Slashdot Mirror


The Report of My Thermal Death Have Been...

A reader writes "Not too long ago, Tom's Hardware posted a video of the grisly events that take place when the heatsink is removed on an AMD Athlon MP 1.2GHz in an attempt to show that the chip has inadequate thermal protection unlike the Pentium 4. Apparently, this is not the case. This new video, which looks like was done by AMD, shows the system continuing to work when the heatsink is removed. Even 9 minutes of Quake3 without the fan operating wasn't enough to destroy the processor. So who is right? It's in AMD's best interest to show that their product doesn't disintigrate under extreme conditions. " Update: 10/30 14:11 GMT by H : Note that it was Terry 'quad3d' Wang that actually did the video - not AMDZone.

2 of 559 comments (clear)

  1. Not Convinced, non-standard setup by Aztech · · Score: 3, Flamebait

    But they're using a separate temperature probe and modified bios! The problem is most mobo manufacturers don't include the bios code to shut the system down... or cheap mobo's don't include a thermal diode at all. What they have demonstrated isn't implemented on 99% of the Athlon systems out there, Intel is somewhat better, this isn't going to save Joe Blogg's chip.
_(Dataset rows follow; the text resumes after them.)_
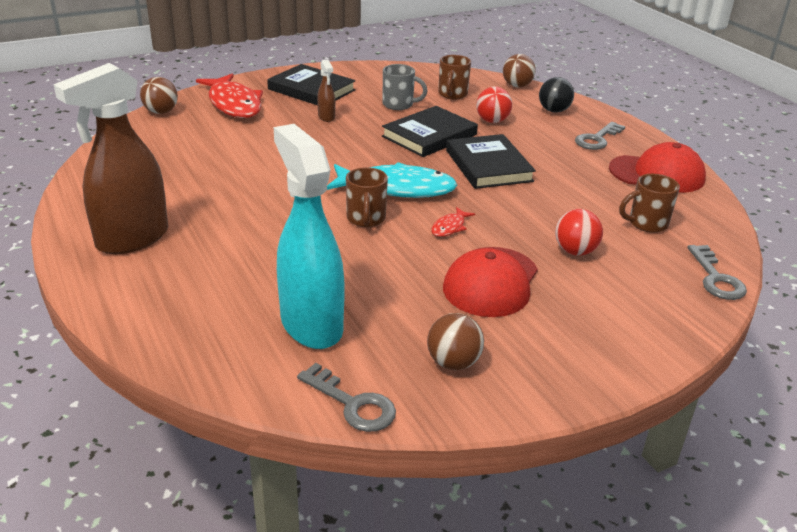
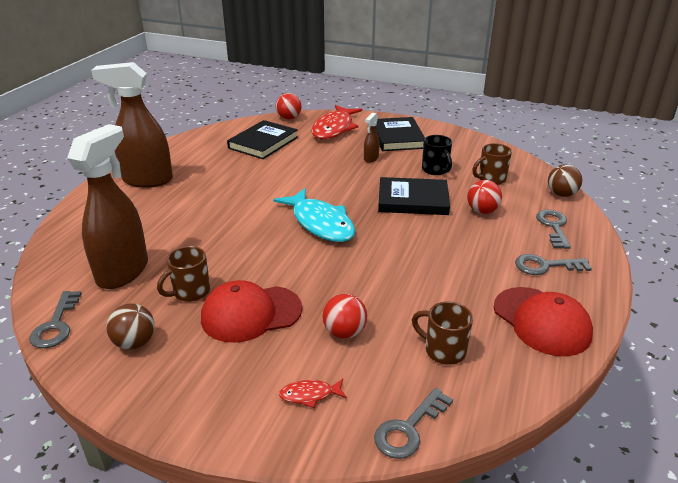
camera: 50 degrees right, 0 degrees up
(161, 112) = (289, 118): brown ball -> red ball
(311, 325) = (123, 271): turquoise spray bottle -> brown spray bottle
(366, 219) = (265, 231): brown mug -> brown mug (190, 292)
(399, 105) = (435, 170): grey mug -> black mug
(449, 227) = (300, 265): red fish -> red fish (309, 395)
(488, 166) = (411, 240): black book -> black book (263, 143)
(554, 111) = (553, 226): black ball -> grey key

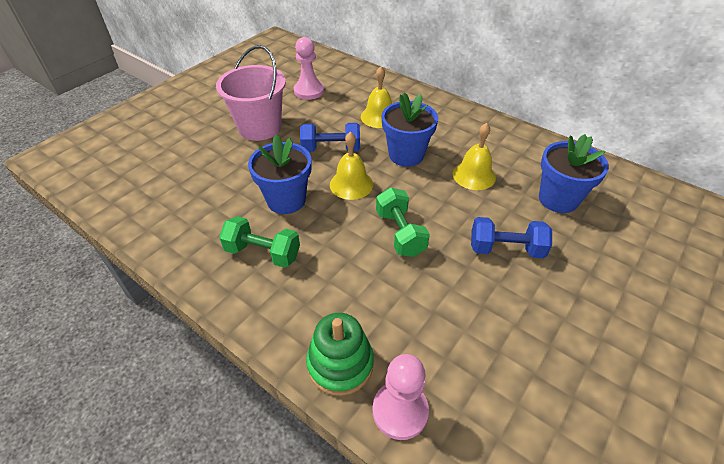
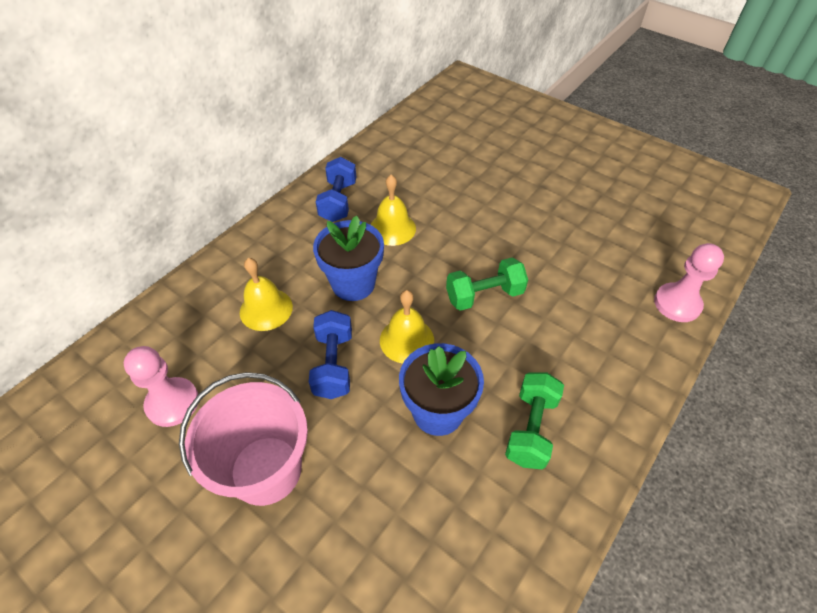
camera: 90 degrees left, 5 degrees up
(340, 364) = (649, 345): green stacking toy -> none
(506, 249) = (496, 219): blue dumbbell -> blue dumbbell (338, 201)
(558, 199) = (428, 175): blue flower pot -> none

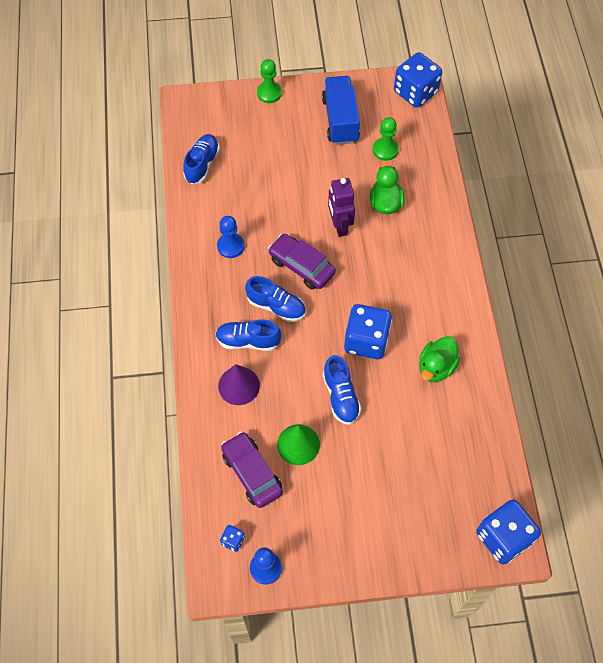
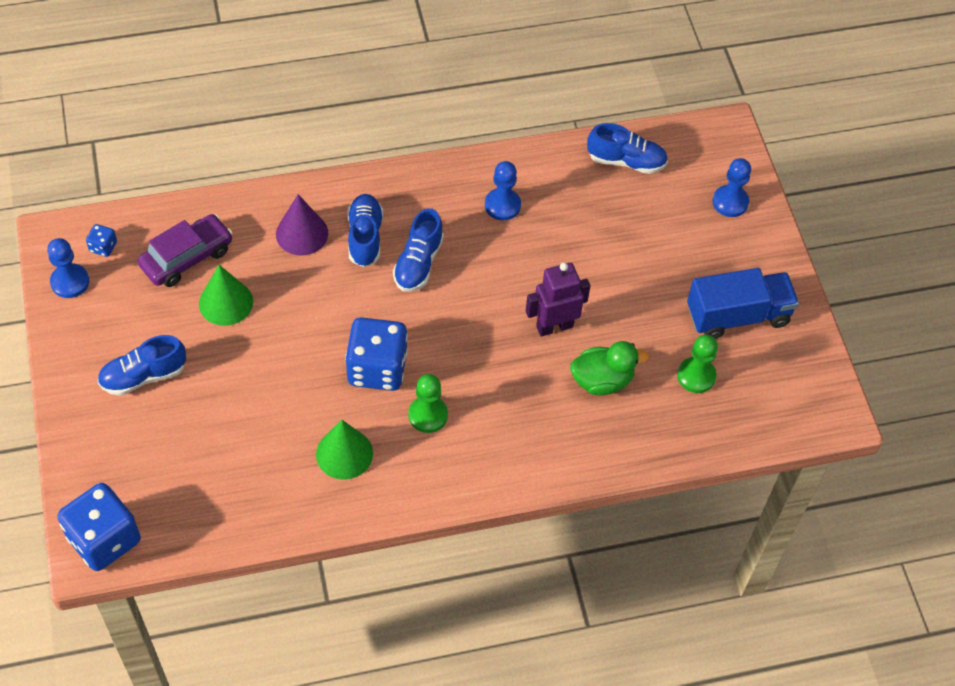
camera: 80 degrees right, 5 degrees down
(247, 109) = (730, 202): none -> blue pawn
(269, 93) = (765, 225): green pawn -> green pawn (428, 415)
(301, 266) = (482, 286): purple car -> none
(340, 396) = (294, 344): blue shoe -> blue shoe (143, 376)
(415, 92) = (814, 412): blue dice -> none
(436, 367) = (344, 453): green duck -> green cone

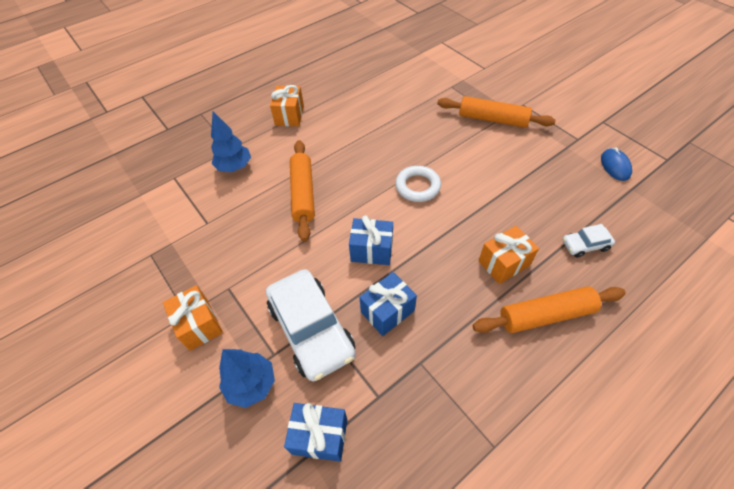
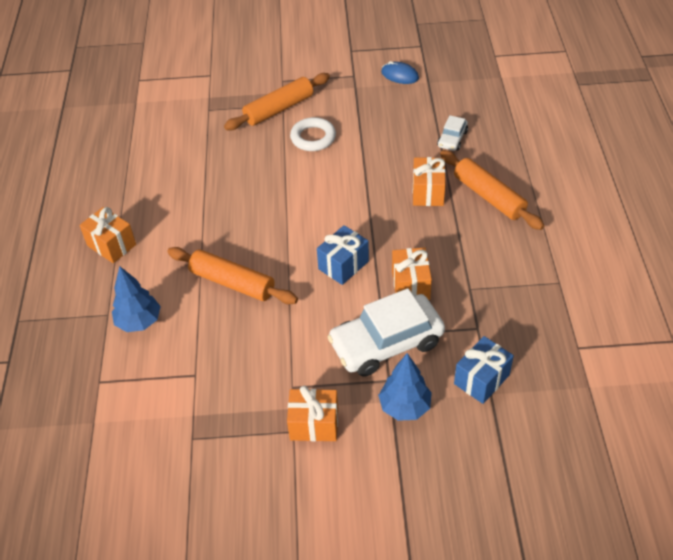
camera: 55 degrees left, 5 degrees down
(311, 329) = (386, 343): white car -> white car turned 150 degrees clockwise
(387, 311) = (410, 285): blue gift -> orange gift
(417, 186) = (304, 199): white ring -> white ring (313, 138)
(545, 315) = (488, 196): orange rolling pin -> orange rolling pin turned 60 degrees counterclockwise

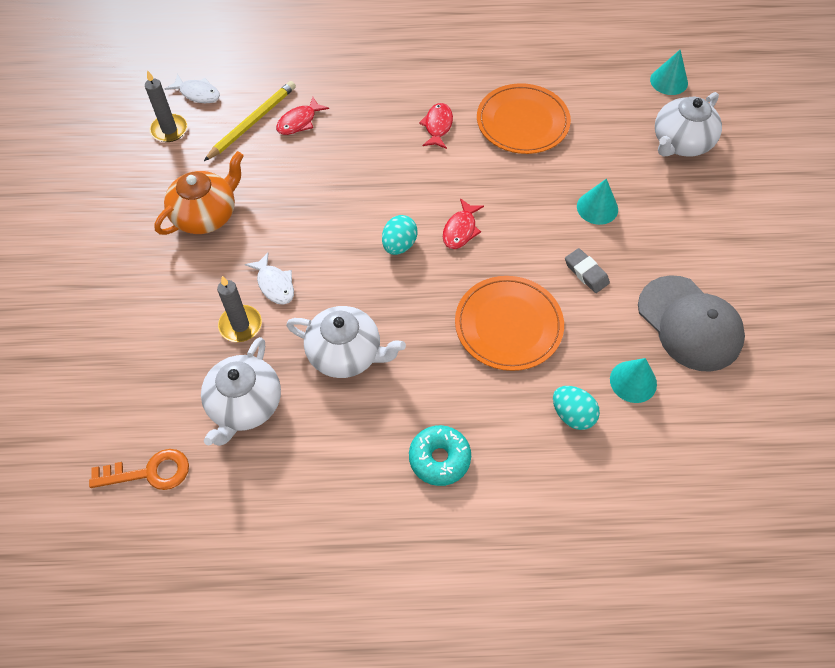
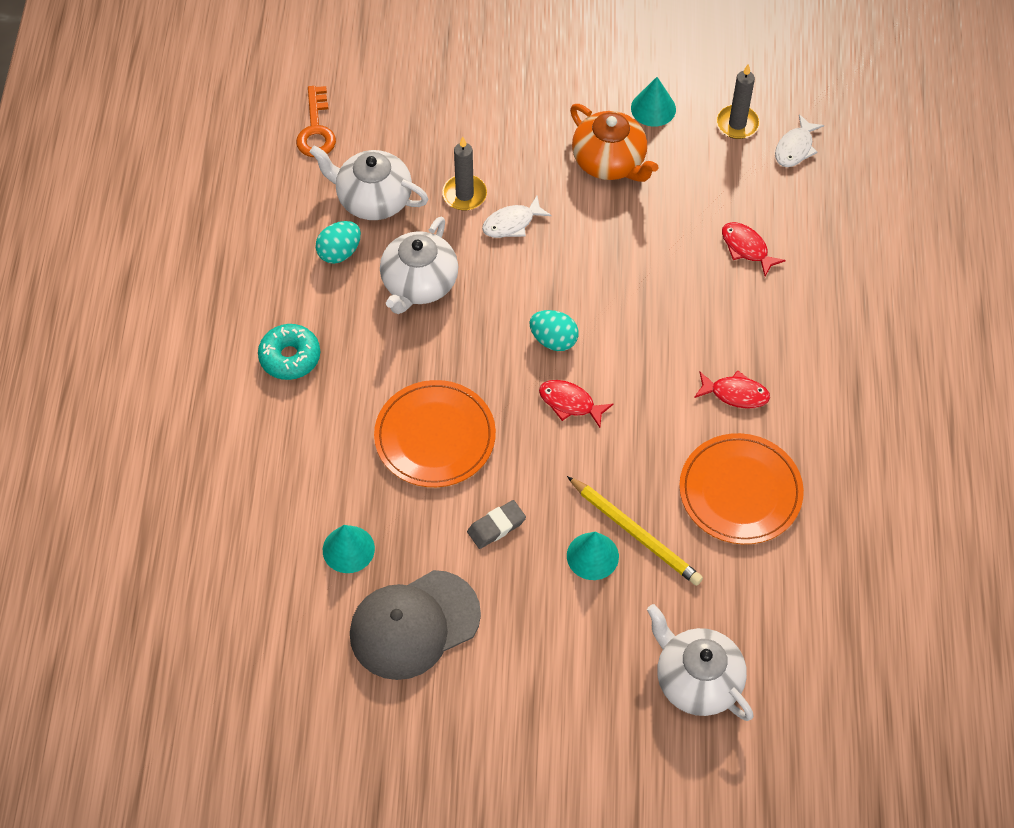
camera: 95 degrees right, 0 degrees up
(252, 122) = (747, 202): yellow pencil -> yellow pencil (635, 533)
(572, 415) = (318, 482): turquoise egg -> turquoise egg (339, 252)
(669, 81) = (815, 691): turquoise cone -> turquoise cone (653, 108)

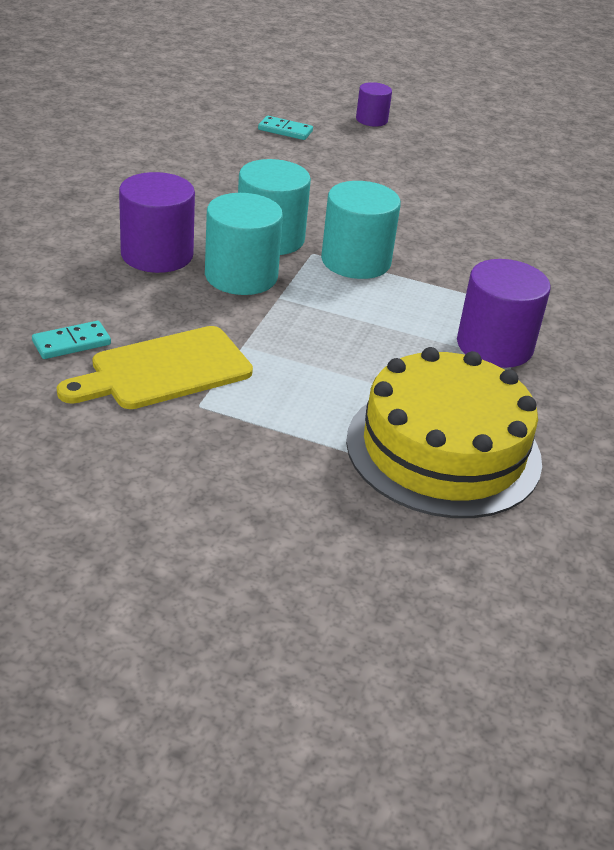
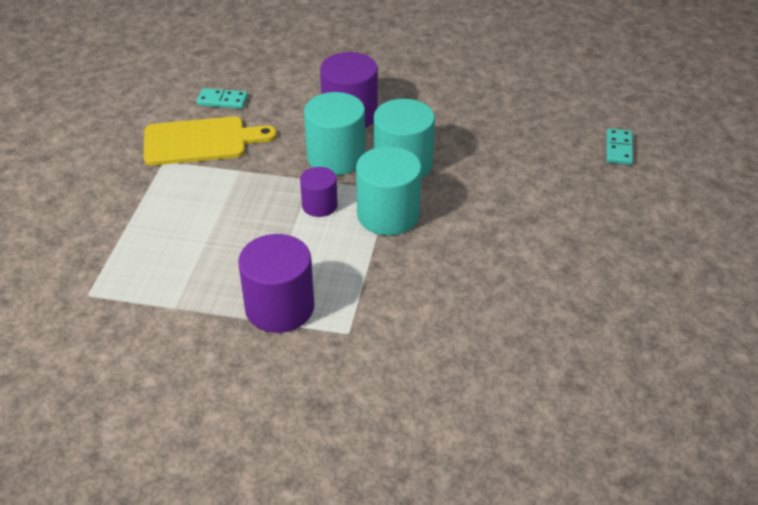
camera: 85 degrees right, 5 degrees up
(71, 343) = (222, 101): turquoise domino -> turquoise domino turned 45 degrees counterclockwise
(164, 370) = (201, 141): yellow cutting board -> yellow cutting board turned 120 degrees clockwise
(371, 120) = (695, 201): purple cylinder -> purple cylinder (319, 205)
(443, 449) = (129, 281): yellow cake -> none

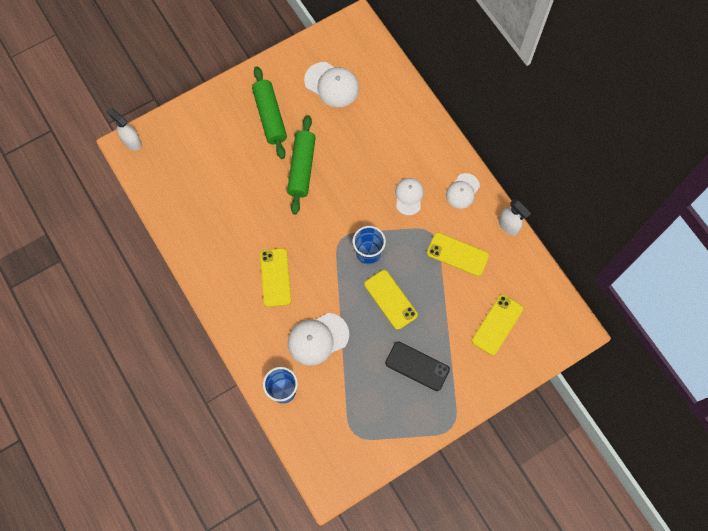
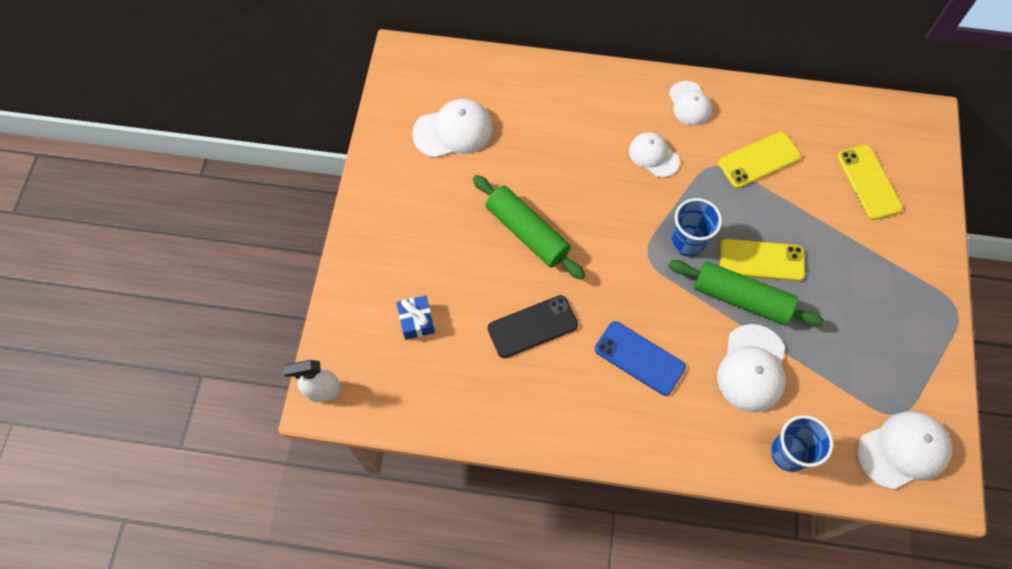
camera: 50 degrees left, 5 degrees down
(204, 155) = (416, 321): none -> blue gift
(270, 116) = (433, 218): green rolling pin -> green rolling pin (741, 298)
(275, 277) = (639, 358): yellow phone -> blue phone
(334, 450) = (903, 450): none -> white cap
(417, 366) = (861, 291): black phone -> black phone (532, 327)
(508, 226) = (764, 93): white spray bottle -> none

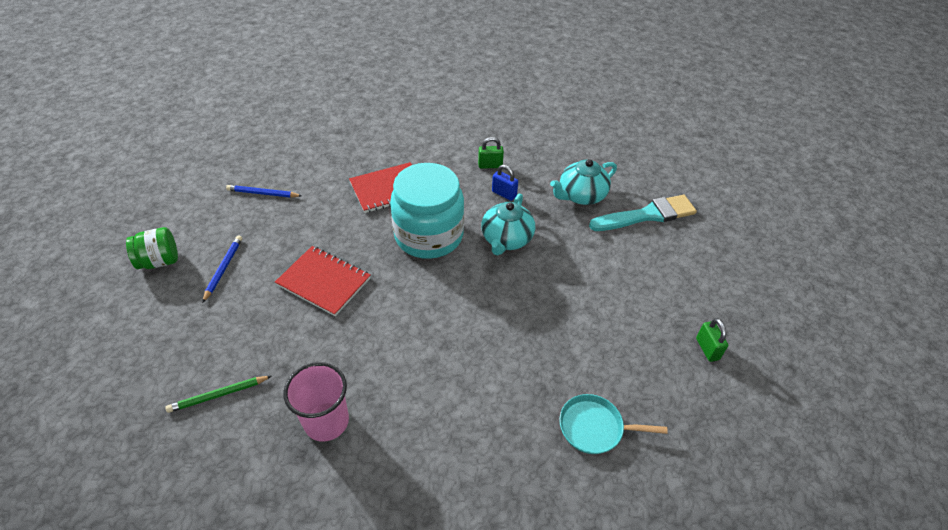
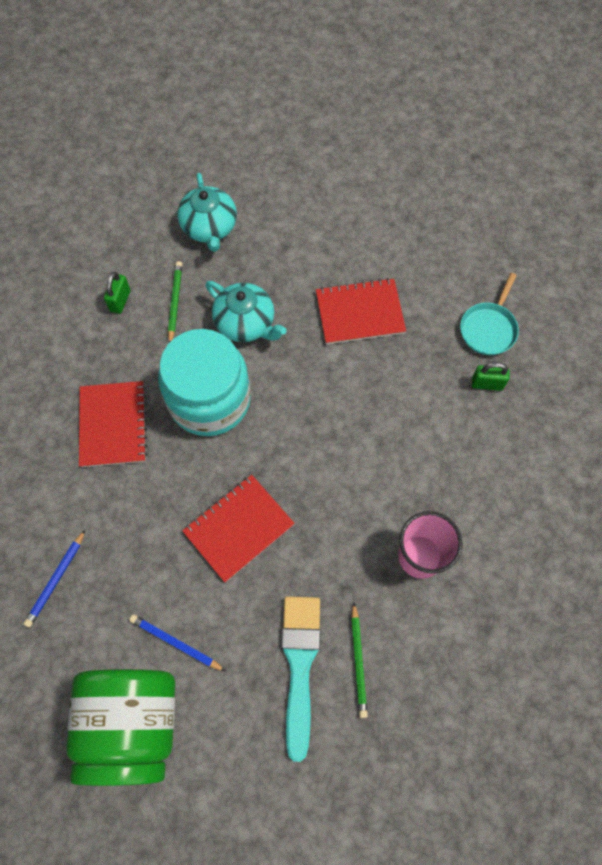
camera: 70 degrees left, 20 degrees up
(159, 261) = (132, 724): green jar -> green jar, size x1.97
(504, 194) = (175, 302): blue padlock -> green pencil
(556, 313) = (360, 313): none -> red notebook
(647, 215) = (263, 180): turquoise brush -> turquoise brush (299, 665)
(707, 349) = (438, 208): green padlock -> green padlock (487, 384)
    The new Athlon XP+ range now includes an internal diode like most Intel chips, by the time external sensors beneath the ZIF reacted it was too late, fried chip. So an internal diode, great you may think, but basically nobody has implemented the code to even query the sensor let alone set up the board to auto-shutdown. Tom used a board that implemented reading the internal sensor, it did just that, but the auto-off functionality wasn't there, again, fried chip. If AMD have to use an older Athlon with an external diode then it pretty much proves the functionality for reading Athlon XP sensors isn't on any board, yet.

    Also... this thing crashes, certainly better than a fried chip but remember the P4 automatically scales clockspeed to temperate and doesn't crash, even if it means running at 100mhz (no data loss).

  2. Umm, what part of by Kasreyn · · Score: 1, Flamebait

    Either the systems were NOT the same (hardware-wise)

    do you not understand?

    If the tests weren't run on the same frickin' hardware then they have no relation to each other, and this entire /. article is a joke.

    -Kasreyn

    --
    Kasreyn: Cheerfully playing the part of Devil's Advocate to hairtrigger /. flamers since 1999.